Home Technology Accounts PayPal hacked, the company sends alerts: there is talk of almost 35,000 users

Accounts PayPal hacked, the company sends alerts: there is talk of almost 35,000 users

by Andrew

PayPal has suffered a hacker attack and apparently in these hours is sending data breach notifications to thousands of users victims of what in jargon are called credential stuffing attacks. The fact dates back to last month, but only now the company is making it known.

For those who have never heard of them, they are the type of attacks in which hackers try to access an account by trying pairs of usernames and passwords recovered from data theft on various websites and are based on an automated approach with bots that run lists of credentials to be “entered” into access portals for various services. Credential stuffing attacks target users using the same password for multiple online accounts, a phenomenon known as “password recycling.”

PayPal explains that the credential stuffing attack took place between December 6 and 8, 2022. The company detected and mitigated this at the time, but also launched an internal investigation to find out how the hackers gained access to the accounts. Already by December 20, 2022, PayPal concluded its investigation, confirming that unauthorized parties have logged into accounts with valid credentials.

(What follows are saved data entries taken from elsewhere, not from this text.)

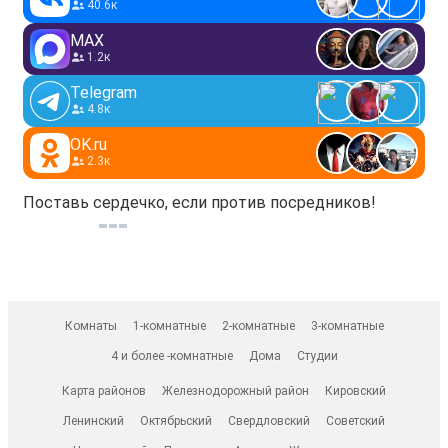
40.6к
MAX
1.2к
Telegram
4.8к
OK.ru
2.3к
Поставь сердечко, если против посредников!
Комнаты
1-комнатные
2-комнатные
3-комнатные
4 и более -комнатные
Дома
Студии
Карта районов
Железнодорожный район
Кировский
Ленинский
Октябрьский
Свердловский
Советский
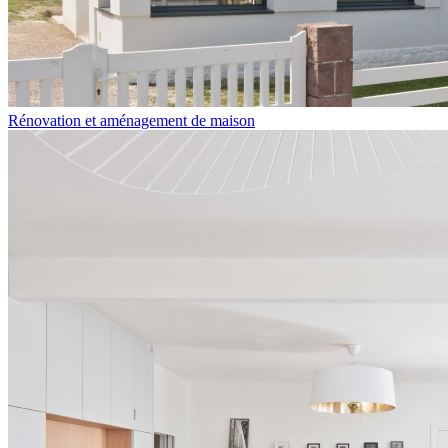
Rénovation et aménagement de maison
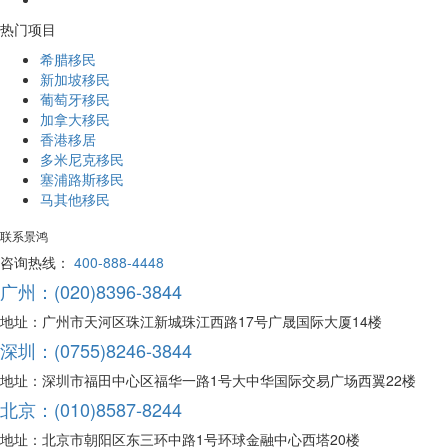
热门项目
希腊移民
新加坡移民
葡萄牙移民
加拿大移民
香港移居
多米尼克移民
塞浦路斯移民
马其他移民
联系景鸿
咨询热线：
400-888-4448
广州：(020)8396-3844
地址：广州市天河区珠江新城珠江西路17号广晟国际大厦14楼
深圳：(0755)8246-3844
地址：深圳市福田中心区福华一路1号大中华国际交易广场西翼22楼
北京：(010)8587-8244
地址：北京市朝阳区东三环中路1号环球金融中心西塔20楼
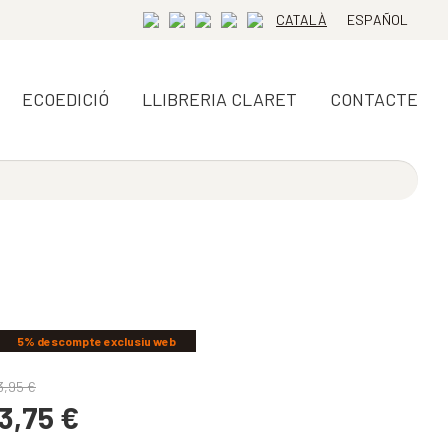
CATALÀ
ESPAÑOL
ECOEDICIÓ
LLIBRERIA CLARET
CONTACTE
5% descompte exclusiu web
3,95
€
3,75
€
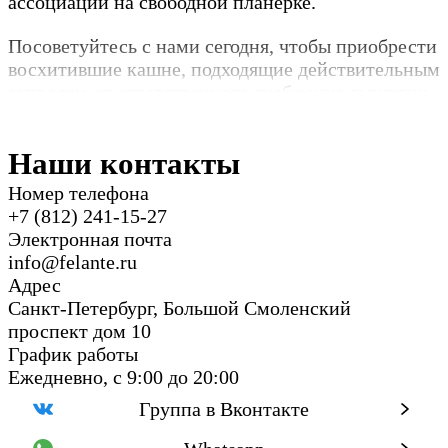
ассоциации на свободной планерке.
Посоветуйтесь с нами сегодня, чтобы приобрести
восхитившие кашне, подходящие действительным
запросам от ответственного снабженца вышивки
на джинсах для мужчин.
Наши контакты
Номер телефона
+7 (812) 241-15-27
Электронная почта
info@felante.ru
Адрес
Санкт-Петербург, Большой Смоленский
проспект дом 10
График работы
Ежедневно, с 9:00 до 20:00
Группа в Вконтакте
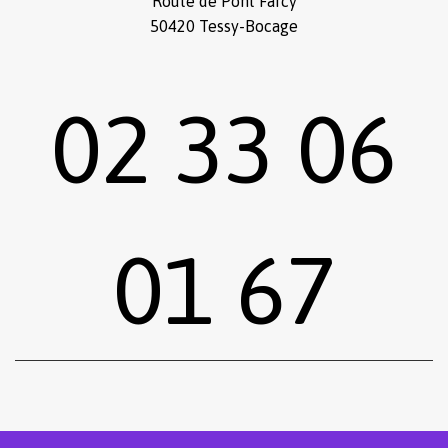
Route de Pont Farcy
50420 Tessy-Bocage
02 33 06
01 67
Sous-total :
0,00
€
Voir le panier
Commander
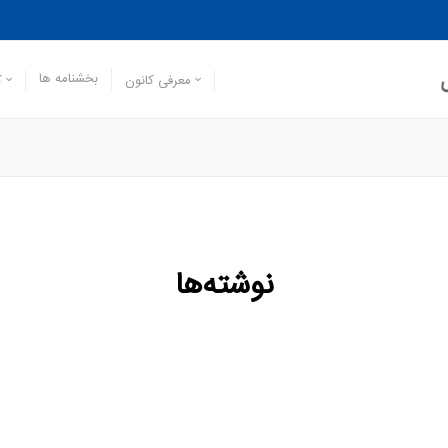
بخشنامه ها
معرفی کانون
ک
نوشته‌ها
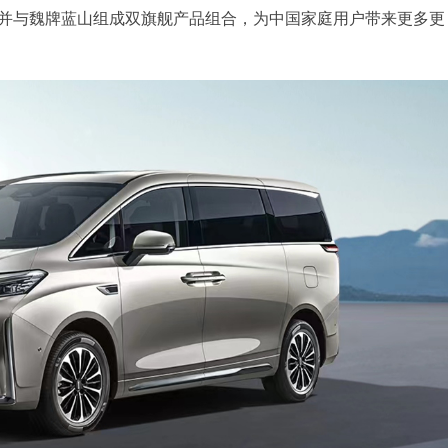
，并与魏牌蓝山组成双旗舰产品组合，为中国家庭用户带来更多更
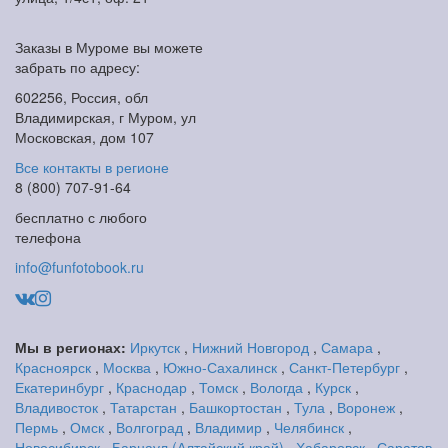
Заказы в Муроме вы можете
забрать по адресу:
602256, Россия, обл
Владимирская, г Муром, ул
Московская, дом 107
Все контакты в регионе
8 (800) 707-91-64
бесплатно с любого
телефона
info@funfotobook.ru
Мы в регионах:
Иркутск
,
Нижний Новгород
,
Самара
,
Красноярск
,
Москва
,
Южно-Сахалинск
,
Санкт-Петербург
,
Екатеринбург
,
Краснодар
,
Томск
,
Вологда
,
Курск
,
Владивосток
,
Татарстан
,
Башкортостан
,
Тула
,
Воронеж
,
Пермь
,
Омск
,
Волгоград
,
Владимир
,
Челябинск
,
Новосибирск
,
Барнаул (Алтайский край)
,
Хабаровск
,
Саратов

The electronic payments platform says it was not the result of a breach of its systems, or at least, it does not have proof. According to PayPal’s data breach report, 34,942 of its users were affected by the theft. During the two days, hackers gained access to the full names, dates of birth, mailing addresses, social security numbers, and individual tax identification numbers of the accounts. Transaction histories, linked credit or debit card details, and PayPal billing information are also accessible on PayPal accounts.

The company says it has taken timely steps to restrict intruders’ access to the platform and has reset the passwords of accounts confirmed as hacked. In addition, PayPal states that the attackers did not attempt or fail to transact from the PayPal hacked accounts.

The company strongly recommends that recipients of communications change passwords for other online accounts using a unique and long string. Typically, a good password is at least 12 characters long and includes alphanumeric characters and symbols. In addition, PayPal advises users to turn on two-factor authentication (2FA) protection from the “Account Settings” menu, which can prevent an unauthorized party from accessing an account, even if they have a valid username and password.